Her friends said Caroline is…lovable, photogenic, a queen, young at heart, colorful, spunky, a good counselor, smiley, weird in a good way, bold, a friend to those without friends, full of fortitude, tall…depending on how tall you are, a master of karaoke, determined, unrelenting, passionate, has an inner-granny in her (I think that means wise!), has, at appropriate times, a colorful vocabulary and dark sense of humor…she’s a fighter, a diamond in the rough, has a thing for uncooked spontaneous ice cream (as I said I would share every word)…she is bright, vibrant, courageous, energetic, positive, outgoing, vivacious, fun, full of integrity, confident, funny, talented, strong, stubborn, goofy, big-hearted, unique, wonderful, joyful, self-less, you are drawn to her…she is inviting, brave, smart, amazing, trustworthy, a leader, a warrior, a singer, a dancer, unique, innovative, original, full of laughs, dynamic, phenomenal, musical…she is good at twister…she would go first when others would not or could not…she is graceful, beautiful and of course they said…she is loving.  My thanks to Caroline’s friends for these amazing words that so perfectly describe our beloved Caroline.
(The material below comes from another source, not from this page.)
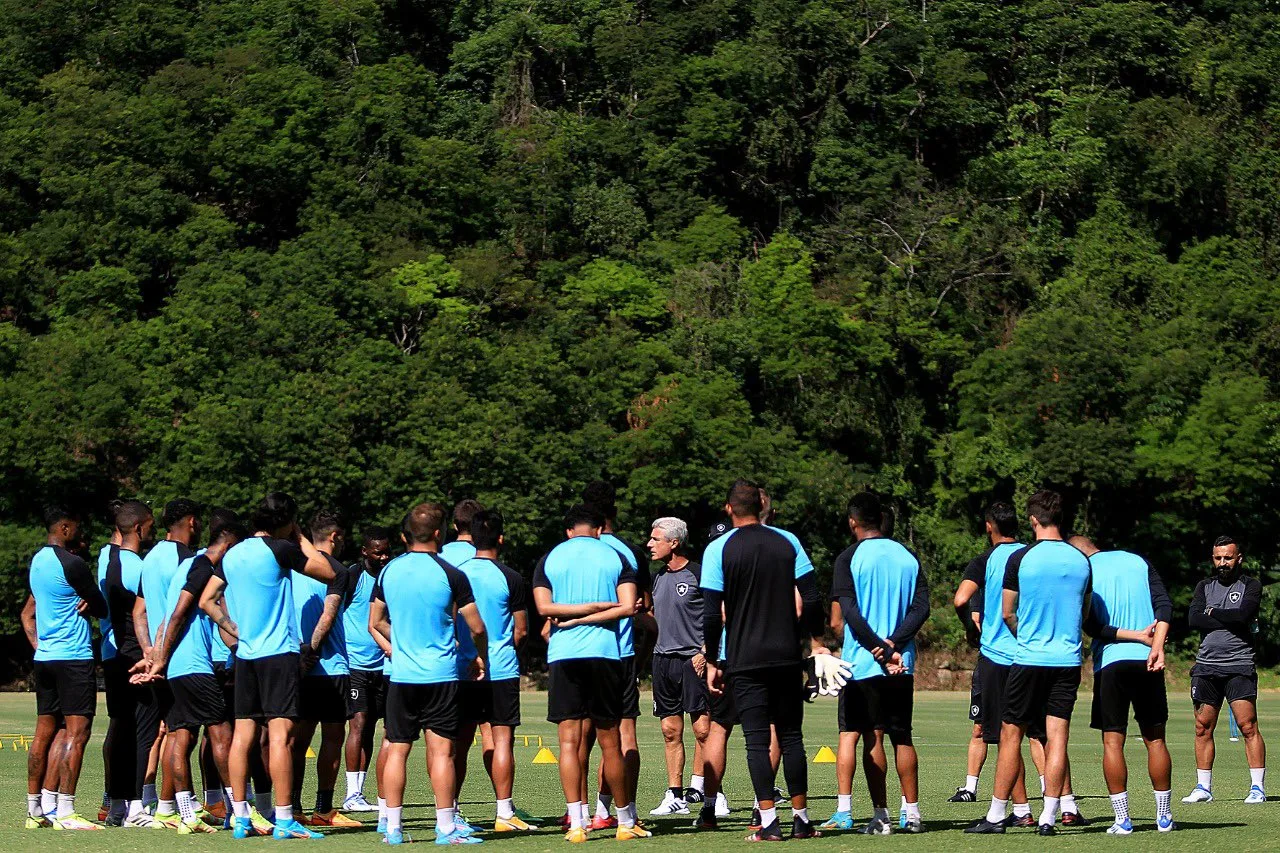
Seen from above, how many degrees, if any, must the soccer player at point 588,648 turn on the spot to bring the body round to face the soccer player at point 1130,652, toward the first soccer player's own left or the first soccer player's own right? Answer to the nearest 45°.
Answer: approximately 90° to the first soccer player's own right

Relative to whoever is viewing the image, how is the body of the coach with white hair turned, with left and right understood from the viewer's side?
facing the viewer and to the left of the viewer

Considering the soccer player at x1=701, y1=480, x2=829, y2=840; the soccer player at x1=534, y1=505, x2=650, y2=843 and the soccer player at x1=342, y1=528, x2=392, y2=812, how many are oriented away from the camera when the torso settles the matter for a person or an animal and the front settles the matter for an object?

And if I can, even just perhaps, sum up what all these thoughts might suggest…it is that Caroline was and is an irreplaceable, unforgettable, profoundly talented, loving friend, family member, sister and daughter.  And all of these ways she reached out to us, in the life she lived among us, should be for us now our example…that we might do and be the same…even now…that we might begin to slowly, intentionally move our own hands across the floor of the dark cave in which we, at times, will find ourselves…even if we are struggling to see the people sitting right next to us…even if it feels like they may not even be there.  We begin to reach out through the darkness to the other…to each other…we grab hold of each other…like we are never going to let one another go…and we hold on…we connect…like Caroline connected with us…taught us…and we begin to, indeed, feel connected, grounded…and we cry and we laugh and we find that we are, indeed, not alone…and God’s resurrection light begins to shine.  We can see a little more clearly where to put one foot in front of another as we journey through Caroline’s physical loss…not around…but through…and then on…with Caroline and each othe…more and more into the fully alive, light-filled sort of life that God desires and provides for each one of us.  

And so today, as we remember the life that Caroline lived…that was mainly made up of loving all of us…she has provided us the chance to recommit to reconnecting…one to another and all to God in Christ.  For, in doing so, as hearts and hands embrace, God’s Easter light breaks into our present darkness…and hope shines forth…our own path becomes illuminated…we are given a vision of an altogether wonderful sort of undiscovered future that we get to share with Caroline and each other.  And, today, we remember, proclaim and give thanks that the Good Shepherd of our souls, Jesus Christ our Lord, his own precious hands have been extended through the darkness…the darkness of sickness and even death and grabbed hold of Caroline’s own hands, and God is never going to let her go.  He has pulled Caroline into light perpetual…God’s eternal light. 

And, for this we rightfully rejoice and give thanks…to the God of life and love…the God who, in the beginning, said “let there be light”…the God whose story ends not on a cross but with an empty tomb…the God who offers Caroline, and each one of us, in this life we share and in the life to come light, love, hope, healing, connection and, of course, peace…at the last.  Amen.